1. A toner comprising:

toner base particles, in each of which a colorant and a releasing agent are encapsulated with a binder resin, where the toner base particles are obtained by the method containing:

mixing and emulsifying a mixture containing the binder resin, the colorant, the releasing agent, and an organic solvent in an aqueous medium in the presence of resin particles,

wherein the aqueous medium contains a surfactant and an inorganic salt.

2. The toner according to claim 1, wherein the surfactant is contained in an amount of 0.1% by mass to 4.5% by mass relative to the aqueous medium.

3. The toner according to claim 1, wherein the surfactant is an anionic surfactant.

4. The toner according to claim 3, wherein the surfactant is alkyl sulfate or alkyl sulfonate.

5. The toner according to claim 1, wherein an amount of the inorganic salt used in the aqueous medium is 0.01% by mass to 20% by mass relative to the aqueous medium.

6. The toner according to claim 1, wherein the inorganic salt contains chloride, nitrate, sulfate, or carbonate of one inorganic material selected from the group consisting of Na, K, and Ca.

7. The toner according to claim 1, wherein an amount of the resin particles for use is in the range of 0.5 parts by mass to 5.0 parts by mass relative to 100 parts by mass of the toner.

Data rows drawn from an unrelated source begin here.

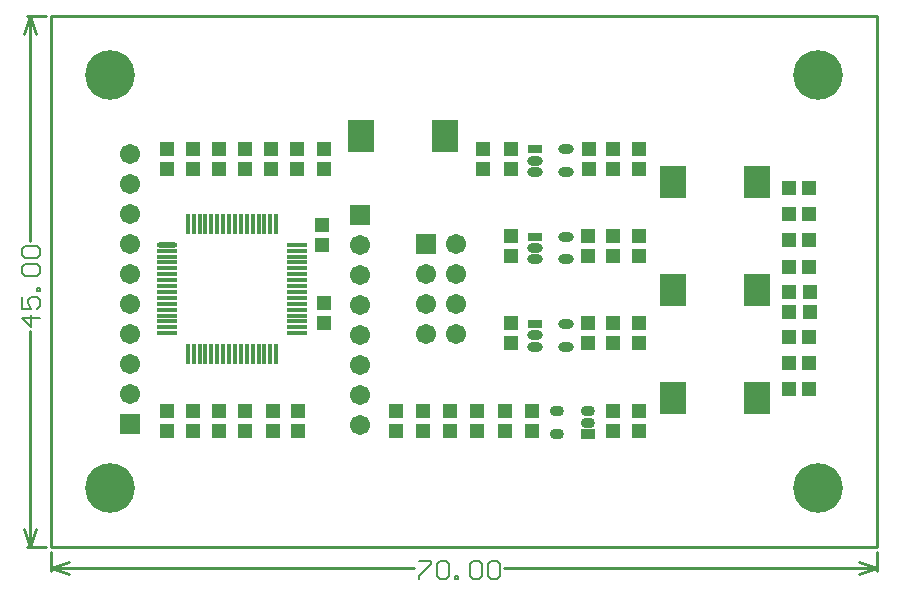
<source format=gts>
G04*
G04 #@! TF.GenerationSoftware,Altium Limited,Altium Designer,18.1.9 (240)*
G04*
G04 Layer_Color=8388736*
%FSLAX24Y24*%
%MOIN*%
G70*
G01*
G75*
%ADD14C,0.0100*%
%ADD15C,0.0060*%
%ADD26O,0.0513X0.0316*%
%ADD27R,0.0513X0.0316*%
%ADD28R,0.0867X0.1064*%
%ADD29R,0.0513X0.0474*%
%ADD30R,0.0474X0.0513*%
%ADD31O,0.0690X0.0178*%
%ADD32R,0.0690X0.0178*%
%ADD33R,0.0178X0.0690*%
%ADD34R,0.0470X0.0352*%
%ADD35O,0.0470X0.0352*%
%ADD36C,0.0671*%
%ADD37R,0.0671X0.0671*%
%ADD38C,0.1655*%
D14*
X27559Y0D02*
Y17717D01*
X0D02*
X27559D01*
X0Y0D02*
X27559D01*
X0D02*
Y17717D01*
X-900Y600D02*
X-700Y0D01*
X-500Y600D01*
X-700Y17717D02*
X-500Y17117D01*
X-900D02*
X-700Y17717D01*
Y0D02*
Y7189D01*
Y10208D02*
Y17717D01*
X-800Y0D02*
X-150D01*
X-800Y17717D02*
X-150D01*
X0Y-700D02*
X600Y-500D01*
X0Y-700D02*
X600Y-900D01*
X26959D02*
X27559Y-700D01*
X26959Y-500D02*
X27559Y-700D01*
X0D02*
X12110D01*
X15129D02*
X27559D01*
X0Y-800D02*
Y-150D01*
X27559Y-800D02*
Y-150D01*
D15*
X-340Y7649D02*
X-940D01*
X-640Y7349D01*
Y7749D01*
X-940Y8348D02*
Y7949D01*
X-640D01*
X-740Y8148D01*
Y8248D01*
X-640Y8348D01*
X-440D01*
X-340Y8248D01*
Y8048D01*
X-440Y7949D01*
X-340Y8548D02*
X-440D01*
Y8648D01*
X-340D01*
Y8548D01*
X-840Y9048D02*
X-940Y9148D01*
Y9348D01*
X-840Y9448D01*
X-440D01*
X-340Y9348D01*
Y9148D01*
X-440Y9048D01*
X-840D01*
Y9648D02*
X-940Y9748D01*
Y9948D01*
X-840Y10048D01*
X-440D01*
X-340Y9948D01*
Y9748D01*
X-440Y9648D01*
X-840D01*
X12270Y-460D02*
X12670D01*
Y-560D01*
X12270Y-960D01*
Y-1060D01*
X12870Y-560D02*
X12970Y-460D01*
X13170D01*
X13270Y-560D01*
Y-960D01*
X13170Y-1060D01*
X12970D01*
X12870Y-960D01*
Y-560D01*
X13470Y-1060D02*
Y-960D01*
X13570D01*
Y-1060D01*
X13470D01*
X13969Y-560D02*
X14069Y-460D01*
X14269D01*
X14369Y-560D01*
Y-960D01*
X14269Y-1060D01*
X14069D01*
X13969Y-960D01*
Y-560D01*
X14569D02*
X14669Y-460D01*
X14869D01*
X14969Y-560D01*
Y-960D01*
X14869Y-1060D01*
X14669D01*
X14569Y-960D01*
Y-560D01*
D26*
X17174Y12507D02*
D03*
Y13255D02*
D03*
X16150Y12507D02*
D03*
Y12881D02*
D03*
X17174Y6686D02*
D03*
Y7434D02*
D03*
X16150Y6686D02*
D03*
Y7060D02*
D03*
X17174Y9596D02*
D03*
Y10344D02*
D03*
X16150Y9596D02*
D03*
Y9970D02*
D03*
D27*
Y13255D02*
D03*
Y7434D02*
D03*
Y10344D02*
D03*
D28*
X13150Y13720D02*
D03*
X10350D02*
D03*
X23550Y12180D02*
D03*
X20750D02*
D03*
X23550Y8584D02*
D03*
X20750D02*
D03*
X23550Y4988D02*
D03*
X20750D02*
D03*
D29*
X25285Y5283D02*
D03*
X24615D02*
D03*
X25285Y6141D02*
D03*
X24615D02*
D03*
Y6998D02*
D03*
X25285D02*
D03*
Y9348D02*
D03*
X24615D02*
D03*
X25285Y10222D02*
D03*
X24615D02*
D03*
X25285Y11095D02*
D03*
X24615D02*
D03*
Y11968D02*
D03*
X25285D02*
D03*
D30*
X24600Y7848D02*
D03*
Y8518D02*
D03*
X25300Y7848D02*
D03*
Y8518D02*
D03*
X19600Y6794D02*
D03*
Y7464D02*
D03*
X18750Y6794D02*
D03*
Y7464D02*
D03*
X17900Y6794D02*
D03*
Y7464D02*
D03*
X15350Y6794D02*
D03*
Y7464D02*
D03*
X19600Y10374D02*
D03*
Y9705D02*
D03*
X18750D02*
D03*
Y10374D02*
D03*
X17900Y9705D02*
D03*
Y10374D02*
D03*
X15350Y9705D02*
D03*
Y10374D02*
D03*
X19600Y13285D02*
D03*
Y12615D02*
D03*
X18750Y13285D02*
D03*
Y12615D02*
D03*
X17950Y13285D02*
D03*
Y12615D02*
D03*
X15350Y13285D02*
D03*
Y12615D02*
D03*
X14400Y12615D02*
D03*
Y13285D02*
D03*
X14230Y4553D02*
D03*
Y3884D02*
D03*
X12410Y4553D02*
D03*
Y3884D02*
D03*
X13320D02*
D03*
Y4553D02*
D03*
X16050D02*
D03*
Y3884D02*
D03*
X19600Y4553D02*
D03*
Y3884D02*
D03*
X11500Y4553D02*
D03*
Y3884D02*
D03*
X9100Y7481D02*
D03*
Y8150D02*
D03*
X9058Y10082D02*
D03*
Y10751D02*
D03*
X8233Y3884D02*
D03*
Y4553D02*
D03*
X7400Y4535D02*
D03*
Y3865D02*
D03*
X6488Y4553D02*
D03*
Y3884D02*
D03*
X5615Y4553D02*
D03*
Y3884D02*
D03*
X4743Y4553D02*
D03*
Y3884D02*
D03*
X3871Y4553D02*
D03*
Y3884D02*
D03*
X9100Y12615D02*
D03*
Y13285D02*
D03*
X8228D02*
D03*
Y12615D02*
D03*
X7357Y13285D02*
D03*
Y12615D02*
D03*
X6485Y13285D02*
D03*
Y12615D02*
D03*
X5614Y13285D02*
D03*
Y12615D02*
D03*
X4742Y13285D02*
D03*
Y12615D02*
D03*
X3871Y13285D02*
D03*
Y12615D02*
D03*
X18750Y3884D02*
D03*
Y4553D02*
D03*
X15140Y3884D02*
D03*
Y4553D02*
D03*
D31*
X3893Y10082D02*
D03*
D32*
Y9885D02*
D03*
Y9688D02*
D03*
Y9491D02*
D03*
Y9294D02*
D03*
Y9098D02*
D03*
Y8901D02*
D03*
Y8704D02*
D03*
Y8507D02*
D03*
Y8310D02*
D03*
Y8113D02*
D03*
Y7917D02*
D03*
Y7720D02*
D03*
Y7523D02*
D03*
Y7326D02*
D03*
Y7129D02*
D03*
X8204D02*
D03*
Y7326D02*
D03*
Y7523D02*
D03*
Y7720D02*
D03*
Y7917D02*
D03*
Y8113D02*
D03*
Y8310D02*
D03*
Y8507D02*
D03*
Y8704D02*
D03*
Y8901D02*
D03*
Y9098D02*
D03*
Y9294D02*
D03*
Y9491D02*
D03*
Y9688D02*
D03*
Y9885D02*
D03*
Y10082D02*
D03*
D33*
X4572Y6450D02*
D03*
X4769D02*
D03*
X4966D02*
D03*
X5163D02*
D03*
X5359D02*
D03*
X5556D02*
D03*
X5753D02*
D03*
X5950D02*
D03*
X6147D02*
D03*
X6344D02*
D03*
X6541D02*
D03*
X6737D02*
D03*
X6934D02*
D03*
X7131D02*
D03*
X7328D02*
D03*
X7525D02*
D03*
Y10761D02*
D03*
X7328D02*
D03*
X7131D02*
D03*
X6934D02*
D03*
X6737D02*
D03*
X6541D02*
D03*
X6344D02*
D03*
X6147D02*
D03*
X5950D02*
D03*
X5753D02*
D03*
X5556D02*
D03*
X5359D02*
D03*
X5163D02*
D03*
X4966D02*
D03*
X4769D02*
D03*
X4572D02*
D03*
D34*
X17900Y3775D02*
D03*
D35*
Y4149D02*
D03*
Y4523D02*
D03*
X16880Y3775D02*
D03*
Y4523D02*
D03*
D36*
X10300Y4088D02*
D03*
Y5088D02*
D03*
Y6088D02*
D03*
Y7088D02*
D03*
Y8088D02*
D03*
Y9088D02*
D03*
Y10088D02*
D03*
X2650Y5100D02*
D03*
Y7100D02*
D03*
Y8100D02*
D03*
Y9100D02*
D03*
Y10100D02*
D03*
Y11100D02*
D03*
Y12100D02*
D03*
Y13100D02*
D03*
Y6100D02*
D03*
X13500Y10100D02*
D03*
X12500Y9100D02*
D03*
X13500D02*
D03*
X12500Y8100D02*
D03*
X13500D02*
D03*
X12500Y7100D02*
D03*
X13500D02*
D03*
D37*
X10300Y11088D02*
D03*
X2650Y4100D02*
D03*
X12500Y10100D02*
D03*
D38*
X1969Y1969D02*
D03*
Y15748D02*
D03*
X25591Y1969D02*
D03*
Y15748D02*
D03*
M02*

</source>
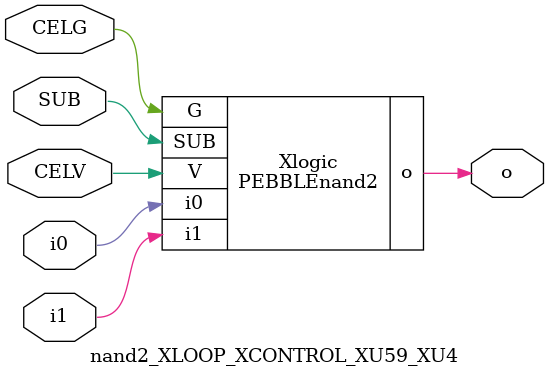
<source format=v>



module PEBBLEnand2 ( o, G, SUB, V, i0, i1 );

  input i0;
  input V;
  input i1;
  input G;
  output o;
  input SUB;
endmodule

//Celera Confidential Do Not Copy nand2_XLOOP_XCONTROL_XU59_XU4
//Celera Confidential Symbol Generator
//5V NAND2
module nand2_XLOOP_XCONTROL_XU59_XU4 (CELV,CELG,i0,i1,o,SUB);
input CELV;
input CELG;
input i0;
input i1;
input SUB;
output o;

//Celera Confidential Do Not Copy nand2
PEBBLEnand2 Xlogic(
.V (CELV),
.i0 (i0),
.i1 (i1),
.o (o),
.SUB (SUB),
.G (CELG)
);
//,diesize,PEBBLEnand2

//Celera Confidential Do Not Copy Module End
//Celera Schematic Generator
endmodule

</source>
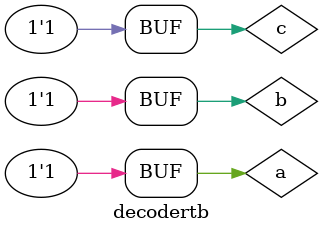
<source format=v>
`timescale 1ns / 1ps


module decodertb;

	// Inputs
	reg a;
	reg b;
	reg c;

	// Outputs
	wire [7:0] out;

	// Instantiate the Unit Under Test (UUT)
	decoder uut (
		.a(a), 
		.b(b), 
		.c(c), 
		.out(out)
	);

	initial begin
		// Initialize Inputs
		a = 0;
		b = 0;
		c = 0;

		// Wait 100 ns for global reset to finish
		#100 a=0;b=0;c=1;
		#100 a=0;b=1;c=0;
		#100 a=0;b=1;c=1;
		#100 a=1;b=0;c=0;
		#100 a=1;b=0;c=1;
		#100 a=1;b=1;c=0;
		#100 a=1;b=1;c=1;
        
		// Add stimulus here

	end
      
endmodule


</source>
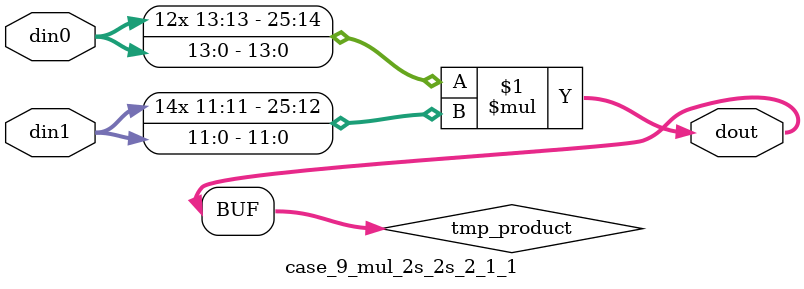
<source format=v>

`timescale 1 ns / 1 ps

 module case_9_mul_2s_2s_2_1_1(din0, din1, dout);
parameter ID = 1;
parameter NUM_STAGE = 0;
parameter din0_WIDTH = 14;
parameter din1_WIDTH = 12;
parameter dout_WIDTH = 26;

input [din0_WIDTH - 1 : 0] din0; 
input [din1_WIDTH - 1 : 0] din1; 
output [dout_WIDTH - 1 : 0] dout;

wire signed [dout_WIDTH - 1 : 0] tmp_product;



























assign tmp_product = $signed(din0) * $signed(din1);








assign dout = tmp_product;





















endmodule

</source>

8. The toner according to claim 1, wherein the binder resin contains a crystalline resin.

9. A method for producing a toner, comprising:

mixing and emulsifying a mixture containing a binder resin, a colorant, a releasing agent, and an organic solvent in an aqueous medium in the presence of resin particles, to form toner base particles in each of which the colorant and the releasing agent are encapsulated with the binder resin,

wherein the aqueous medium contains a surfactant and an inorganic salt.

10. The method according to claim 9, further comprising alkali washing the toner base particles.